Une soixantaine de salariés

« L’objectif était aussi de les rassurer, explique le CEO d’Expensya, notamment sur le volet de la protection des données stockées et, sur un plan organisationnel, de moins souffrir des contraintes liées aux visas ». Pour ouvrir ce bureau, les deux associés bénéficient de l’appui de leur entourage qui investit 200 000 euros dans la société. Et, rapidement, acquièrent leurs premiers gros poissons : Elior, Grant Thornton et Viseo Group.

Expensya compte actuellement une soixantaine de salariés, quinze à Paris et quarante-cinq à Tunis où est basé le pôle R&D. La start-up a ouvert vingt postes d’ingénieurs pour lesquels elle cherche à recruter localement et dans la diaspora. « La Tunisie n’est pas attractive pour les ingénieurs tunisiens expérimentés. Pour les attirer à Expensya, on les traite mieux qu’ailleurs », explique Karim Jouini.

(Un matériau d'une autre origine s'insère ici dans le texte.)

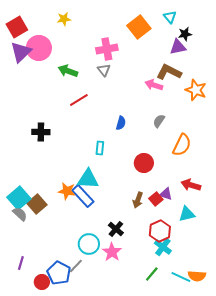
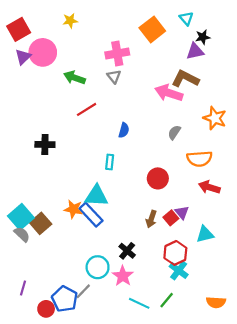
purple triangle: (21, 52) -> (23, 57), size x0.7
pink arrow: (154, 85) -> (169, 93), size x1.4
orange star: (196, 90) -> (215, 118), moved
blue semicircle: (121, 123) -> (124, 130), moved
orange semicircle: (182, 145) -> (199, 159), turned 60
red arrow: (191, 185) -> (209, 187), moved
purple triangle: (166, 194) -> (182, 212), turned 32
cyan line: (181, 277) -> (139, 303), moved

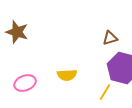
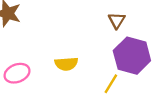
brown triangle: (110, 38) -> (117, 20), turned -42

Expensya aide par ailleurs régulièrement les jeunes qui souhaitent entreprendre en Tunisie. « Nous essayons d’être actifs pour contribuer à l’écosystème entrepreneurial tunisien, en pleine éclosion, souligne Karim Jouini. Notre impact, il est là. Nous voulons prouver par l’exemple que c’est faisable », ajoute l’entrepreneur.

Vendre du rêve pour susciter l’envie à d’autres de créer leur start-up, les deux associés puisent là aussi leur motivation à faire de leur entreprise l’un des futurs champions tunisiens.